Ab wann zahlt die Berufsunfähigkeitsversicherung?

Die Berufsunfähigkeitsversicherung leistet immer dann, wenn die in den Versicherungsbedingungen aufgeführten Voraussetzungen für eine Berufsunfähigkeit erfüllt sind. Wichtig ist also, dass Versicherungsnehmer vor dem Abschluss der Police einen genauen Blick in die Versicherungsbedingungen werfen. Bei den meisten Verträgen tritt eine Berufsunfähigkeit immer dann ein, wenn der Versicherte den zuletzt ausgeübten Beruf weniger als zu 50 Prozent ausüben kann. Hat die versicherte Person bisher beispielsweise 8 Stunden täglich gearbeitet und kann nun aufgrund eines Unfalls oder einer Erkrankung nur noch 4 Stunden arbeiten besteht ein Anspruch auf die Berufsunfähigkeitsrente. Beträgt die Berufsunfähigkeit weniger als 50 Prozent werden seitens des Versicherers keine Leistungen erbracht.

Berufsunfähigkeit muss von einem Arzt festgestellt werden

Wichtig ist, dass die Berufsunfähigkeit von einem Arzt bescheinigt wird. Bei den meisten Policen besteht der Leistungsanspruch ab einer prognostizierten Berufsunfähigkeit von 6 Monaten. Bei einer kürzeren Arbeitsunfähigkeit besteht keine Leistungspflicht seitens des Versicherers.
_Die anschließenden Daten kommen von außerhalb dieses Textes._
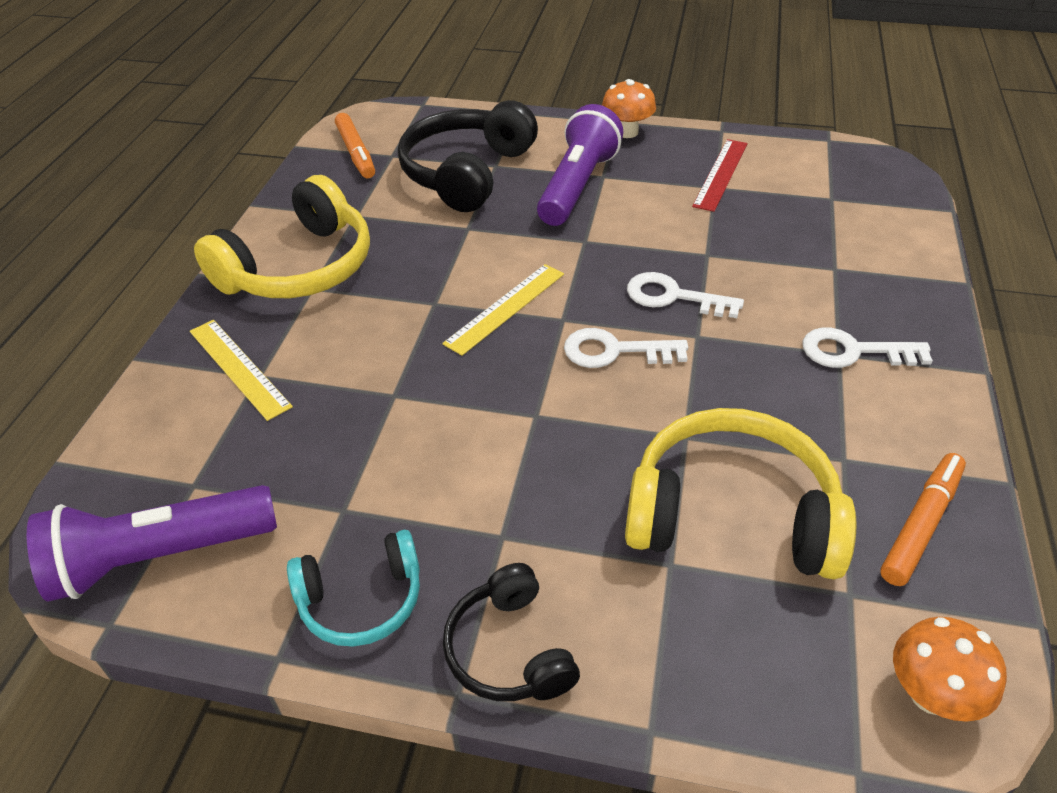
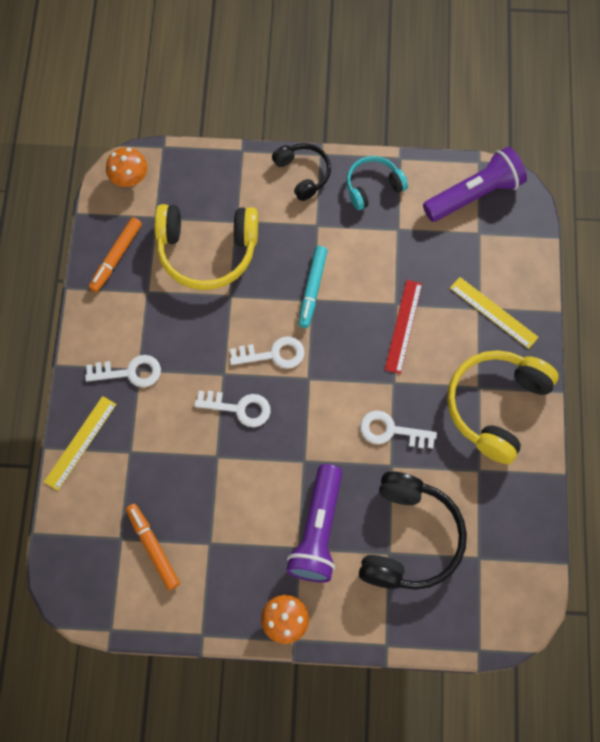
camera: 170 degrees right, 25 degrees up
orange marker [335,113,375,178] -> orange marker moved to [126,504,180,590]
yellow ruler [442,264,564,356] -> yellow ruler moved to [44,396,117,491]
red ruler [692,139,748,212] -> red ruler moved to [385,280,422,374]
none -> turquoise marker [298,246,327,328]
none -> white key [360,410,437,449]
Normaler Verlauf einer Arbeitsunfähigkeit:

  1. 1. bis 42. Tag Lohnfortzahlung des Arbeitgebers
  2. Ab 43. Tag Krankengeldzahlung durch die Krankenkasse
  3. Bei Feststellung einer Berufsunfähigkeit tritt die private Berufsunfähigkeitsversicherung ein

In der Regel nimmt die Prüfung einer Berufsunfähigkeit seitens des Versicherers einige Zeit in Anspruch. Sobald diese anerkannt ist, wird die vereinbarte BU-Rente rückwirkend ausgezahlt.
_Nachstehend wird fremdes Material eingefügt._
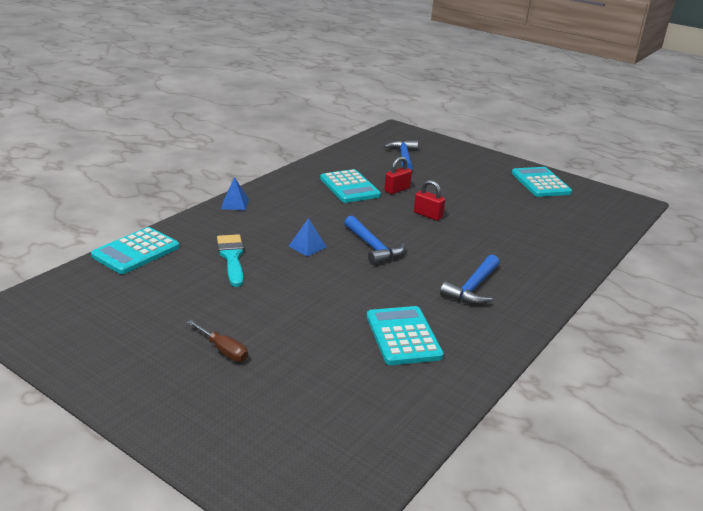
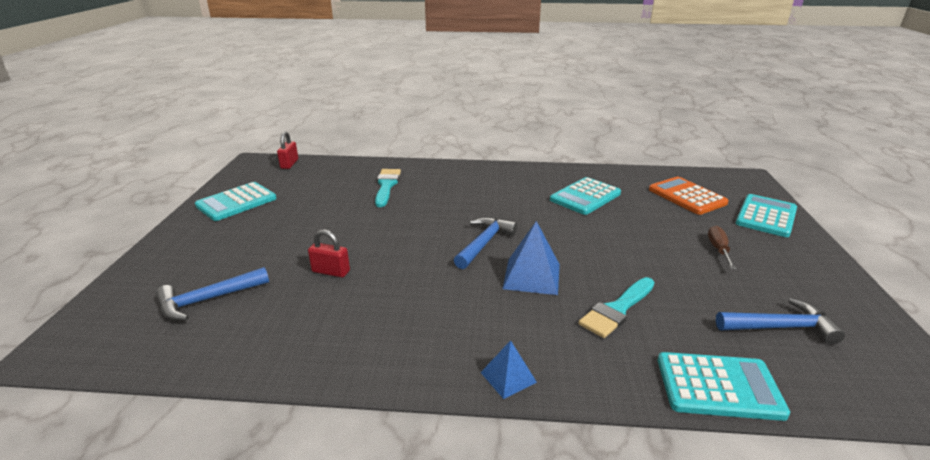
camera: 120 degrees left, 0 degrees up
blue pyramid [289,218,327,257] -> blue pyramid [503,221,560,295], size x1.67
turquoise calculator [320,169,381,203] -> turquoise calculator moved to [736,194,797,237]
red padlock [414,180,445,221] -> red padlock moved to [277,131,298,169]
blue hammer [440,255,500,305] -> blue hammer moved to [716,298,845,344]
none -> turquoise brush [375,169,401,207]
none -> orange calculator [649,177,729,215]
Einige Assekuranzen zahlen auch dann, wenn der Versicherungsnehmer Leistungen eine Berufs- oder Erwerbsunfähigkeitsrente aus der gesetzlichen Rentenversicherung bezieht.
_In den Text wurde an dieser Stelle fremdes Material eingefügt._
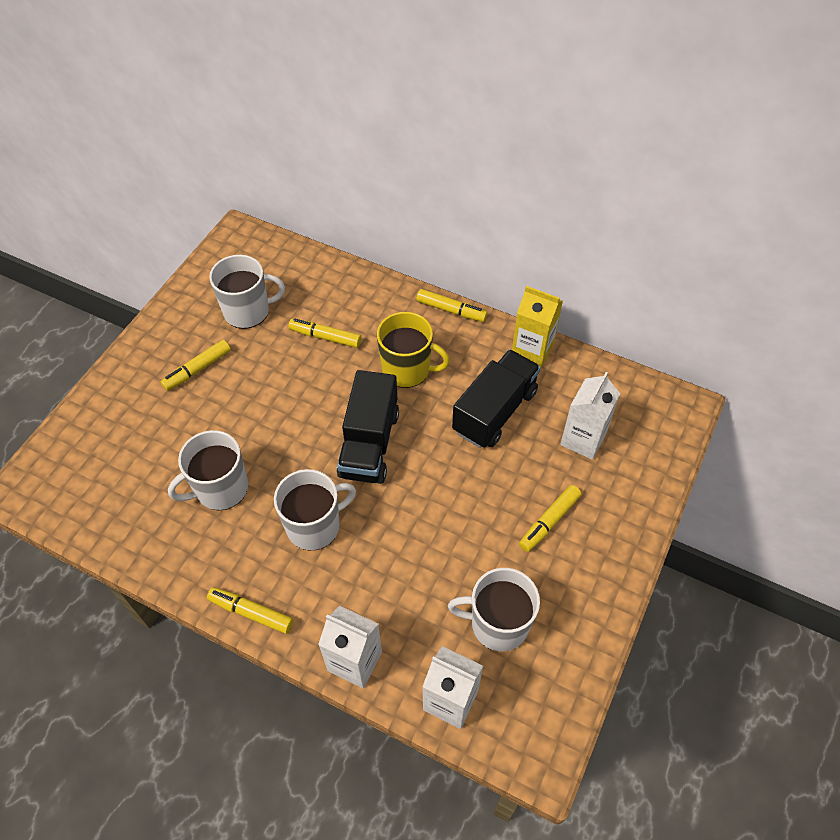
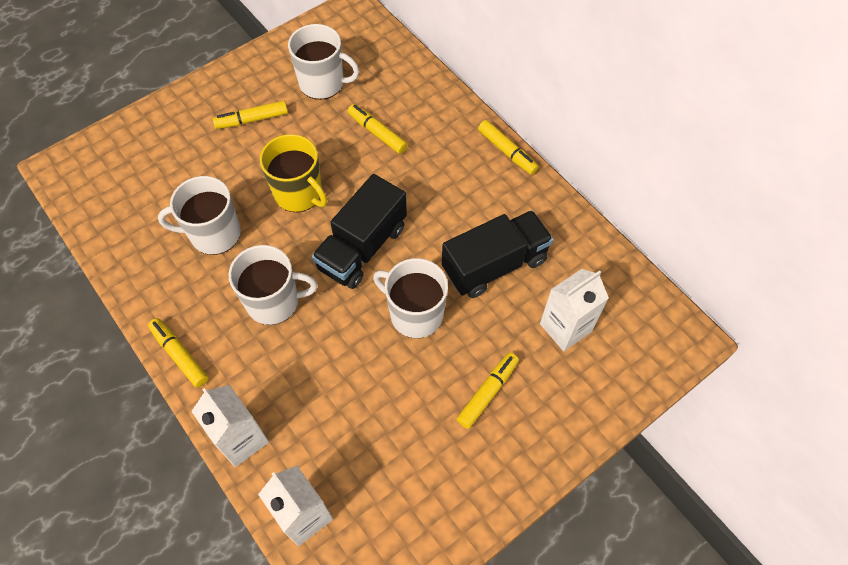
camera: 25 degrees right, 5 degrees up
yellow mug [377,312,450,388] -> yellow mug moved to [260,134,327,212]
white mug [448,568,540,651] -> white mug moved to [373,258,448,339]
yellow carton [512,286,563,368] -> none
yellow marker [519,485,581,552] -> yellow marker turned 150 degrees clockwise [457,352,519,429]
Bei verspäteter Meldung rückwirkende Zahlung möglich

Es kommt immer wieder vor, dass eine Berufsunfähigkeit nicht sofort bemerkt oder erst verspätet an den Versicherer gemeldet wird. Gute Verträge bieten in einem solchen Fall eine rückwirkende Rentenzahlung von bis zu 3 Jahren an. Gezahlt wird die Rente, solange die Berufsunfähigkeit besteht, jedoch maximal bis zum versicherten Endalter. Dieses kann je nach Police abweichend sein. Im Optimalfall wird die Berufsunfähigkeitsrente bis zum Erreichen der gesetzlichen Altersrente gezahlt.

Staffelverträge nur bedingt zu empfehlen bei Berufsunfähigkeitsversicherung

Einige Assekuranzen bieten im Rahmen der Berufsunfähigkeitsversicherung sogenannte Staffelverträge an. Diese zahlen dann beispielsweise bei einer Berufsunfähigkeit von 25 Prozent ein Viertel der vereinbarten Rente. Ist der Versicherungsnehmer zu 50 Prozent berufsunfähig wird die halbe und erst bei einer Berufsunfähigkeit von 75 Prozent die volle BU-Rente ausgezahlt. Die Staffelregelung hat zur Folge, dass die Berechnung des Rentenanspruchs relativ kompliziert ist. Hierfür muss der Arzt eine exakte Prozentangabe zur Berufsunfähigkeit machen, was sich in der Praxis oftmals sehr schwierig gestaltet. Deshalb kommt es bei solchen Policen sehr häufig zu Rechtsstreitigkeiten zwischen Versicherer und Versicherungsnehmer. Welche Variante sich eher empfiehlt, hängt in erster Linie vom zuletzt ausgeübten Beruf ab.